The Federal Open Market Committee (FOMC) announced an emergency inter-meeting interest rate cut, the first such action since the early phases of the global financial crisis.
Federal Reserve policymakers reduced their target range for overnight interest rates by 1/2 percentage point to 1%-1.25%, which is twice the size of “typical” 0.25% moves. Both the magnitude of the rate cut and its urgency (coming before March’s
scheduled policy meeting) signal that the Fed is providing an unusual amount of stimulus to support the U.S. economy and financial markets. However, the action comes at a time with significant evident risks for economic activity and corporate profits.
Fed rate cuts are not by themselves enough to ensure calm financial markets, particularly when it comes to risky asset prices.
Cut is a response Coronavirus impact
The Federal Reserve seeks to support economic
growth and target inflation by affecting monetary policy. Most of the time, their main tool for monetary policy is changing overnight interest rates. Lower rates provide stimulus, while higher rates fight inflation. That is the theory anyway.
Since the economic impacts of the coronavirus are potentially significant, policymakers have elected to cut interest rates to support economic growth.
In addition, adding liquidity to the financial markets with lower interest rates and other measures also helps ensure the free flow of lending, or credit, which is a crucial piece of the U.S. economy. One legitimate worry is that fear of the coronavirus’ unknown economic repercussions will freeze up lending markets. When lenders are confident that they will have ample liquidity, they are likely to lend more freely and at lower interest rates. Finally, the Fed hopes that by providing support in an unusual way —the inter-meeting rate cut—they will send a psychological signal to markets, lenders, and the economy that they are capable of providing whatever support necessary.
One thing rate cuts will not do is address the underlying economic concern, social shutdown and economic damage stemming from fear of the coronavirus. That matter is left to the fiscal authorities, and Congress is in
the process of crafting a sizable appropriations package to include spending on health care and other related items. It is not for the Federal Reserve to “fix” the economic problems brought on by the virus, but they can play an important
role in ensuring that a credit pullback won’t make economic conditions worse.
Short-term bond markets began to anticipate Fed rate cuts last week. The net result was that short-term
bond yields fell rapidly before the Fed announced anything. For example, yields on the benchmark two-year Treasury note have fallen to 0.84% on March 2 from about 1.40% just two weeks prior.
Yields on longer-term bonds are also lower, although by a smaller margin, with the 10-year Treasury yield coming down to a record low 1.08% yield on March 2. While longer-term yields are influenced by Fed policy, they should be less sensitive to changes in overnight interest rates, and may actually rise as the panicky buying of safe-haven assets subsides.
While markets for risky assets such as equities and high yield bonds are extraordinarily volatile right now, valuations of risky assets are undeniably cheaper.

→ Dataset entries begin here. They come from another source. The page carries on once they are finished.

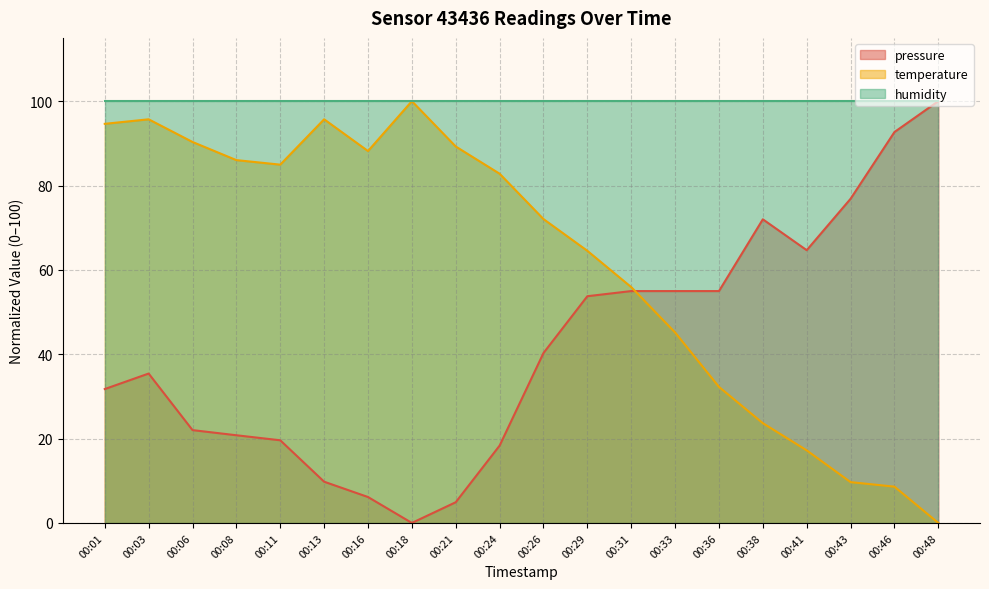

How many intersections are there between pressure and temperature?

1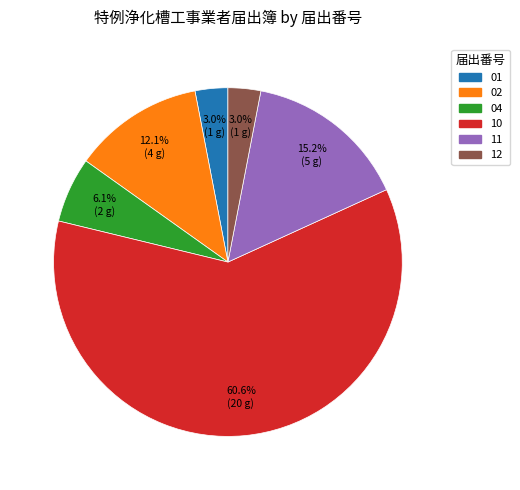

Which has a higher value, 11 or 01?

11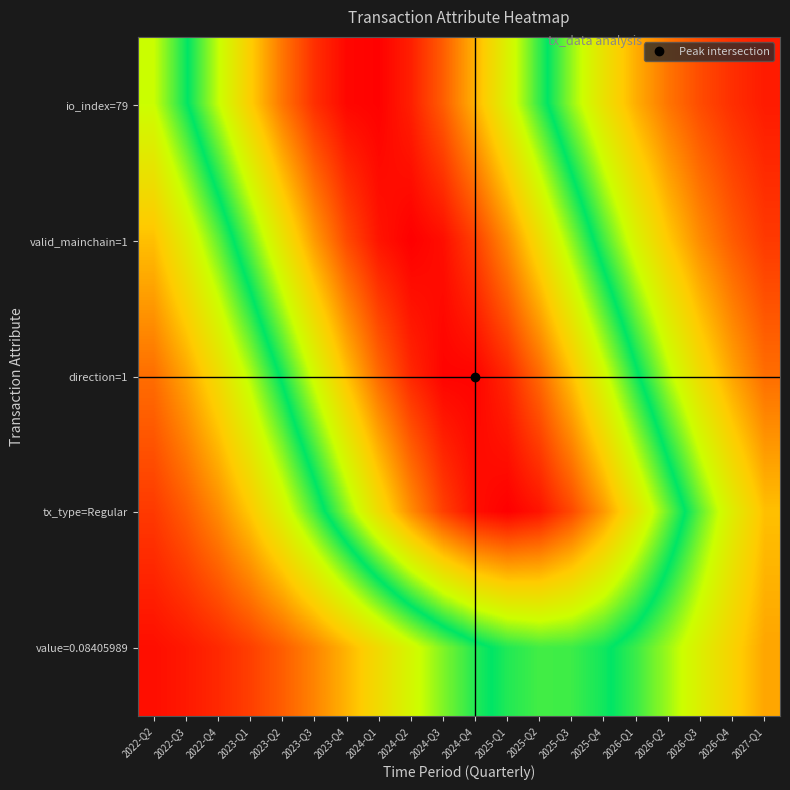

Reading left to right, what are all the values shown in this chart?

io_index=79: 2022-Q2=0.4	2022-Q3=0.5	2022-Q4=0.6	2023-Q1=0.7	2023-Q2=0.9	2023-Q3=0.9	2023-Q4=1.0	2024-Q1=1.0	2024-Q2=1.0	2024-Q3=0.9	2024-Q4=0.8	2025-Q1=0.7	2025-Q2=0.5	2025-Q3=0.4	2025-Q4=0.3	2026-Q1=0.2	2026-Q2=0.1	2026-Q3=0.1	2026-Q4=0.1	2027-Q1=0.0
valid_mainchain=1: 2022-Q2=0.2	2022-Q3=0.3	2022-Q4=0.4	2023-Q1=0.6	2023-Q2=0.7	2023-Q3=0.8	2023-Q4=0.9	2024-Q1=1.0	2024-Q2=1.0	2024-Q3=1.0	2024-Q4=0.9	2025-Q1=0.8	2025-Q2=0.7	2025-Q3=0.6	2025-Q4=0.5	2026-Q1=0.3	2026-Q2=0.2	2026-Q3=0.2	2026-Q4=0.1	2027-Q1=0.1
direction=1: 2022-Q2=0.1	2022-Q3=0.2	2022-Q4=0.3	2023-Q1=0.4	2023-Q2=0.5	2023-Q3=0.6	2023-Q4=0.8	2024-Q1=0.9	2024-Q2=1.0	2024-Q3=1.0	2024-Q4=1.0	2025-Q1=1.0	2025-Q2=0.9	2025-Q3=0.8	2025-Q4=0.6	2026-Q1=0.5	2026-Q2=0.4	2026-Q3=0.3	2026-Q4=0.2	2027-Q1=0.1
tx_type=Regular: 2022-Q2=0.1	2022-Q3=0.1	2022-Q4=0.2	2023-Q1=0.2	2023-Q2=0.3	2023-Q3=0.5	2023-Q4=0.6	2024-Q1=0.7	2024-Q2=0.8	2024-Q3=0.9	2024-Q4=1.0	2025-Q1=1.0	2025-Q2=1.0	2025-Q3=0.9	2025-Q4=0.8	2026-Q1=0.7	2026-Q2=0.6	2026-Q3=0.4	2026-Q4=0.3	2027-Q1=0.2
value=0.08405989: 2022-Q2=0.0	2022-Q3=0.0	2022-Q4=0.1	2023-Q1=0.1	2023-Q2=0.1	2023-Q3=0.2	2023-Q4=0.2	2024-Q1=0.3	2024-Q2=0.4	2024-Q3=0.4	2024-Q4=0.5	2025-Q1=0.5	2025-Q2=0.5	2025-Q3=0.5	2025-Q4=0.5	2026-Q1=0.5	2026-Q2=0.4	2026-Q3=0.3	2026-Q4=0.3	2027-Q1=0.2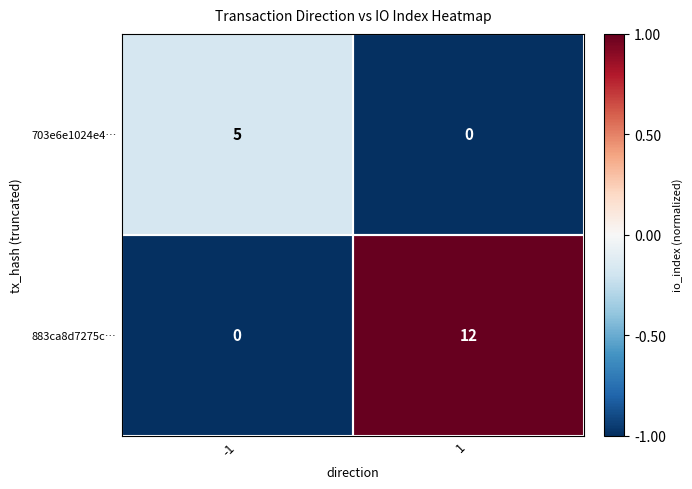

The value of 883ca8d7275c… at 1 is 12. True or false?

True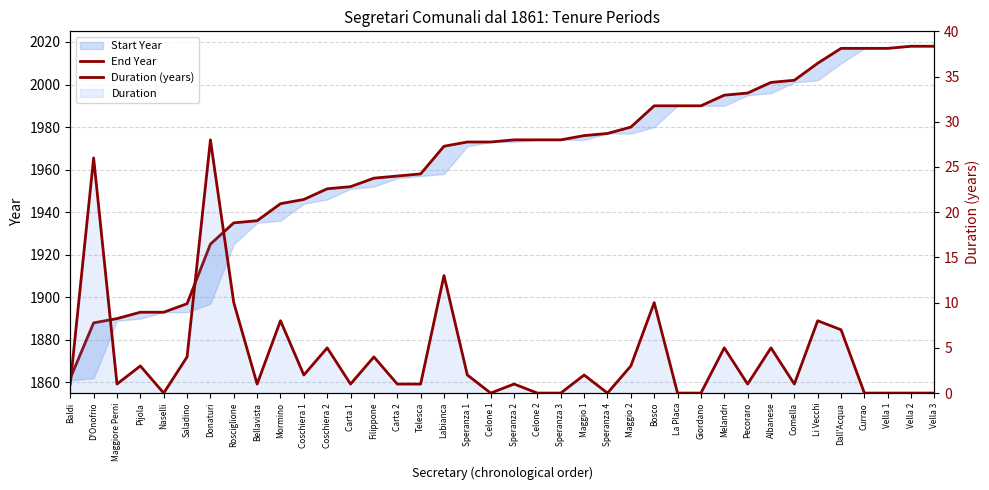

How many positive values does the Duration (years) series have?

27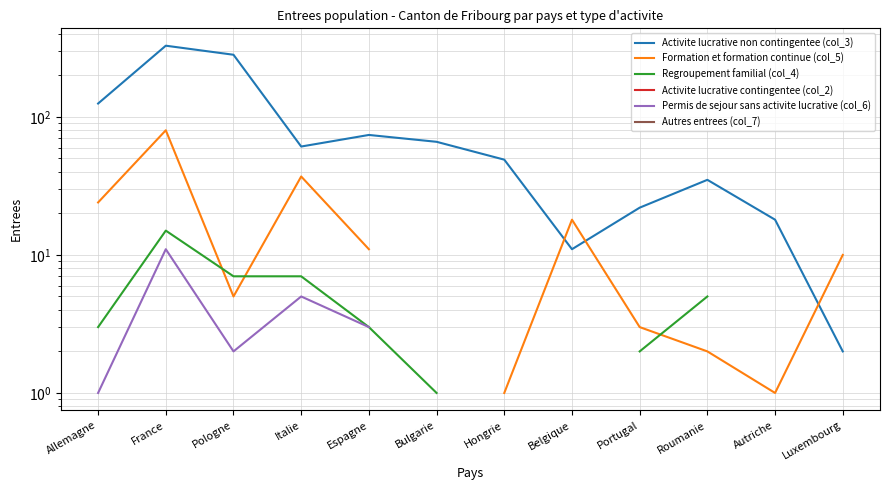

How many data points does each series have?

12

One of the key questions for the next several weeks and months is whether the stimulative effect of Federal Reserve (and other central banks) policy easing can overcome the economic and profit losses for the U.S. No one knows the answer with certainty, but given our outlook, now is not the time to be buying longer-term high-quality bonds, as satisfying as buying safety can seem. It might, however, be a good time to take some gains and reallocate those funds to other risky asset classes whose values have fallen.